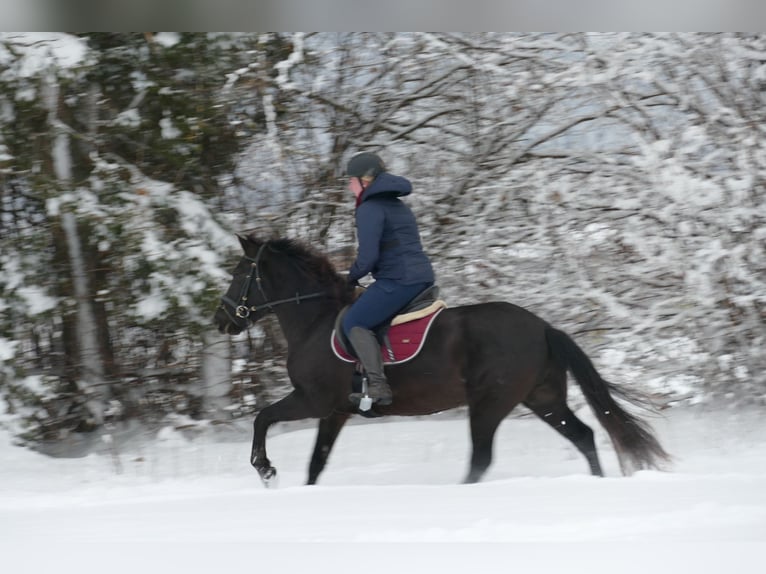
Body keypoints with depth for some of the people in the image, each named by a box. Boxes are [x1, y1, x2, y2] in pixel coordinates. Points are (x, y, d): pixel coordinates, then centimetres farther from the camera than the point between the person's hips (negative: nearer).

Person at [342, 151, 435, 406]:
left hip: (398, 280, -10)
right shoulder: (399, 206, 22)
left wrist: (352, 277, 3)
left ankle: (378, 386, -18)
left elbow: (367, 257, -16)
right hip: (422, 276, 10)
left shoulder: (370, 209, -8)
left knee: (354, 322, -6)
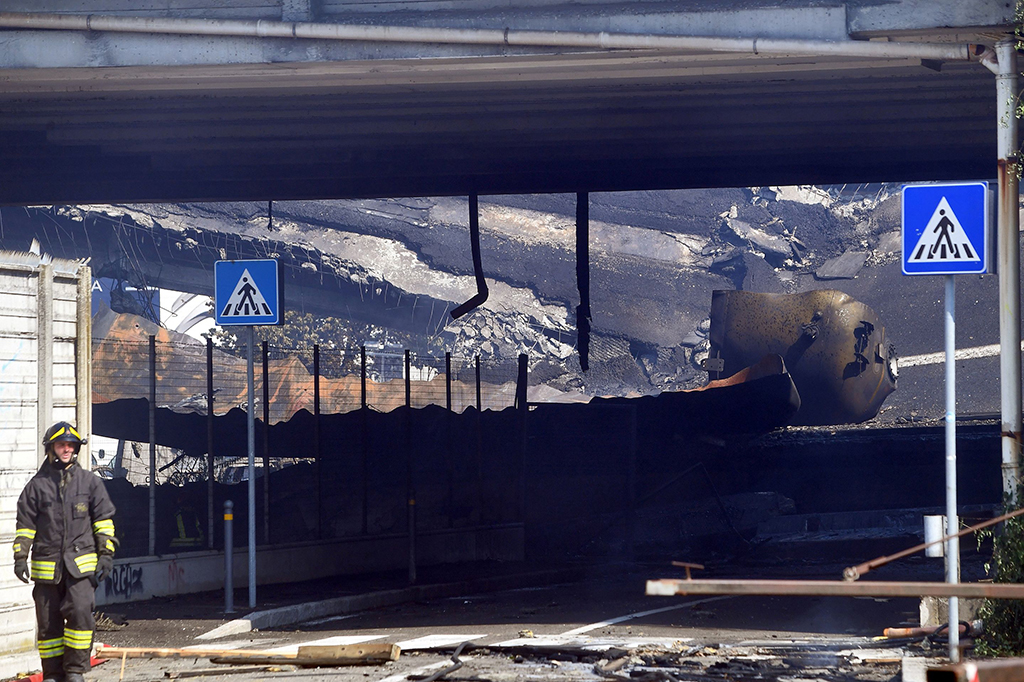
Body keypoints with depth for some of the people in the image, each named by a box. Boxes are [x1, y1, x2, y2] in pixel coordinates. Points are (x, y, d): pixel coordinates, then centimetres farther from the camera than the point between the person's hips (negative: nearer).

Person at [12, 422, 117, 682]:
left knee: (80, 612, -16)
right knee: (48, 621, 3)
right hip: (47, 565, 1)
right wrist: (20, 557, 3)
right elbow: (25, 524, 10)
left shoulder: (90, 482, 8)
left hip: (81, 564, -1)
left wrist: (106, 554, 4)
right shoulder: (37, 485, 7)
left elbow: (103, 520, 11)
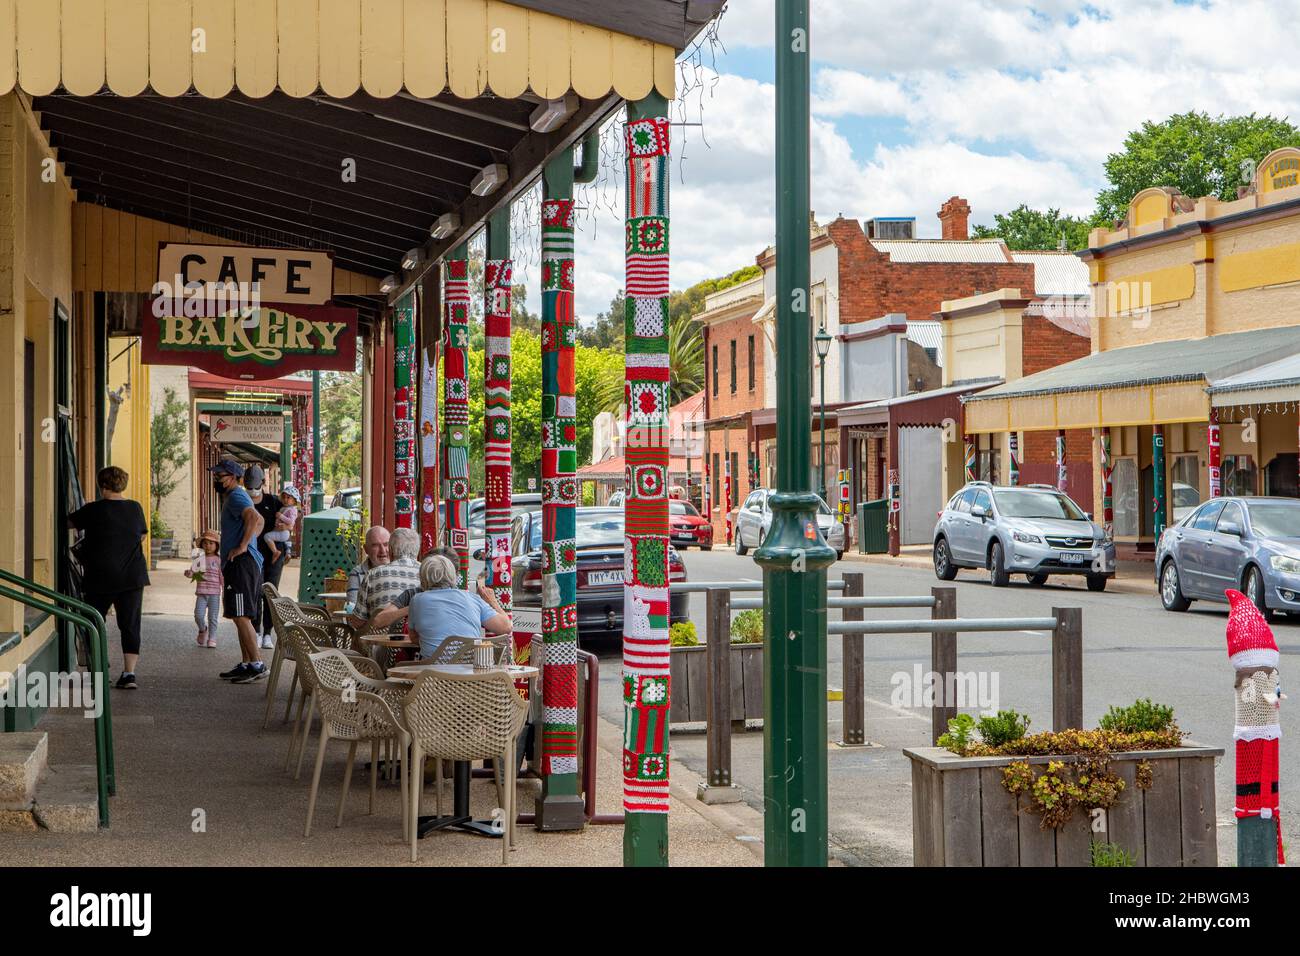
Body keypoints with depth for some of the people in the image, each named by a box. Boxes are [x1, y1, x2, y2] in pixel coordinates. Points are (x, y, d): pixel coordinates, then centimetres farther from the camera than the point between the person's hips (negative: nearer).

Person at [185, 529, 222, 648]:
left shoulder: (218, 560, 2)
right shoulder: (199, 559, 7)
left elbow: (222, 576, 3)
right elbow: (193, 572, 6)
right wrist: (189, 573, -18)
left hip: (214, 593, -1)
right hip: (201, 593, 1)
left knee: (212, 617, 0)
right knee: (198, 615, -7)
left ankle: (212, 638, 10)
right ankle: (202, 630, 22)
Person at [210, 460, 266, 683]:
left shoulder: (236, 497, -11)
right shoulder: (234, 497, 22)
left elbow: (254, 517, -31)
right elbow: (259, 521, 36)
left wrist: (242, 546, -26)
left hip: (241, 562, -11)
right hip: (237, 564, 11)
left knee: (240, 616, -13)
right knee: (242, 616, 14)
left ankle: (257, 664, -15)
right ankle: (246, 664, 18)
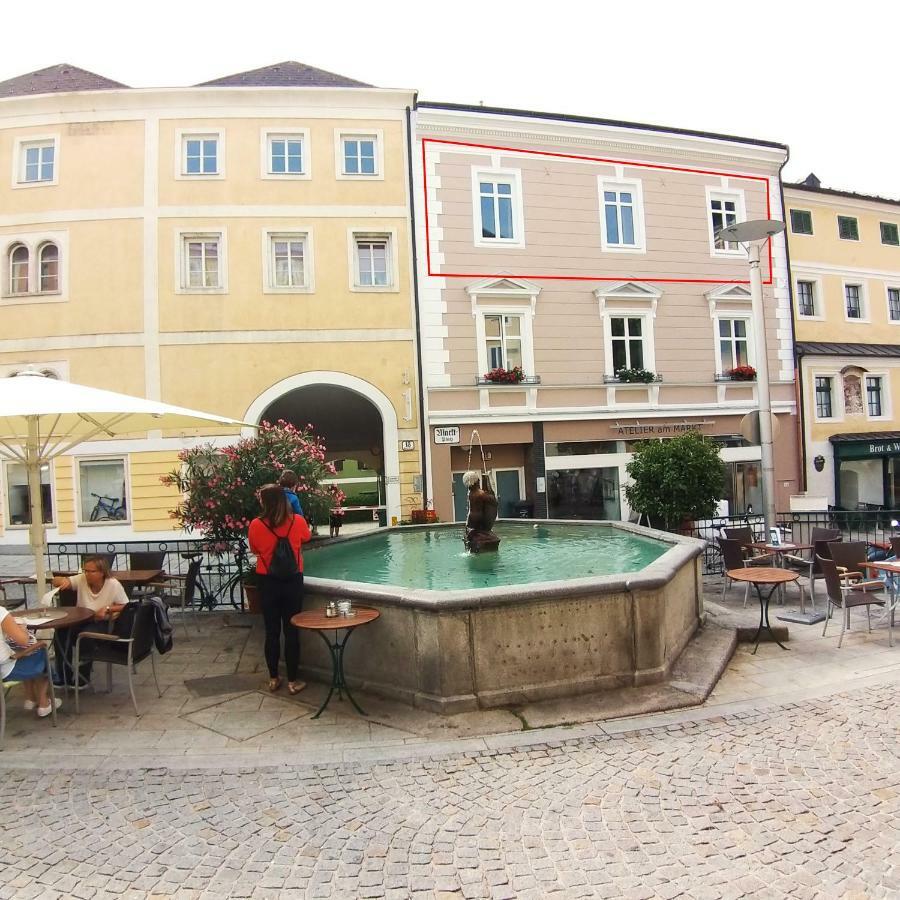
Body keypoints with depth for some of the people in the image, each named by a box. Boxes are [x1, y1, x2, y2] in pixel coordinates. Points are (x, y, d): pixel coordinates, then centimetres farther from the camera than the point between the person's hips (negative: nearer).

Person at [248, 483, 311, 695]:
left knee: (272, 631, 12)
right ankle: (293, 681, 13)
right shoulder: (297, 521, -10)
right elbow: (306, 537, 13)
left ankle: (273, 679, 22)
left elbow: (254, 550, 7)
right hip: (292, 581, 0)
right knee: (291, 631, 7)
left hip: (268, 582, 0)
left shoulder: (256, 525, -12)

THE TASK: Rewrite the listing from the line with "right shoulder: (199, 559, 7)" through the line with "left ankle: (212, 638, 10)", changing "wrist" to "hand" and leaving everything else as it is.

EXERCISE ANSWER:
right shoulder: (199, 559, 7)
left elbow: (222, 576, 3)
right elbow: (193, 572, 6)
right hand: (189, 573, -18)
left hip: (214, 593, -1)
right hip: (201, 593, 1)
left knee: (212, 617, 0)
right knee: (198, 615, -7)
left ankle: (212, 638, 10)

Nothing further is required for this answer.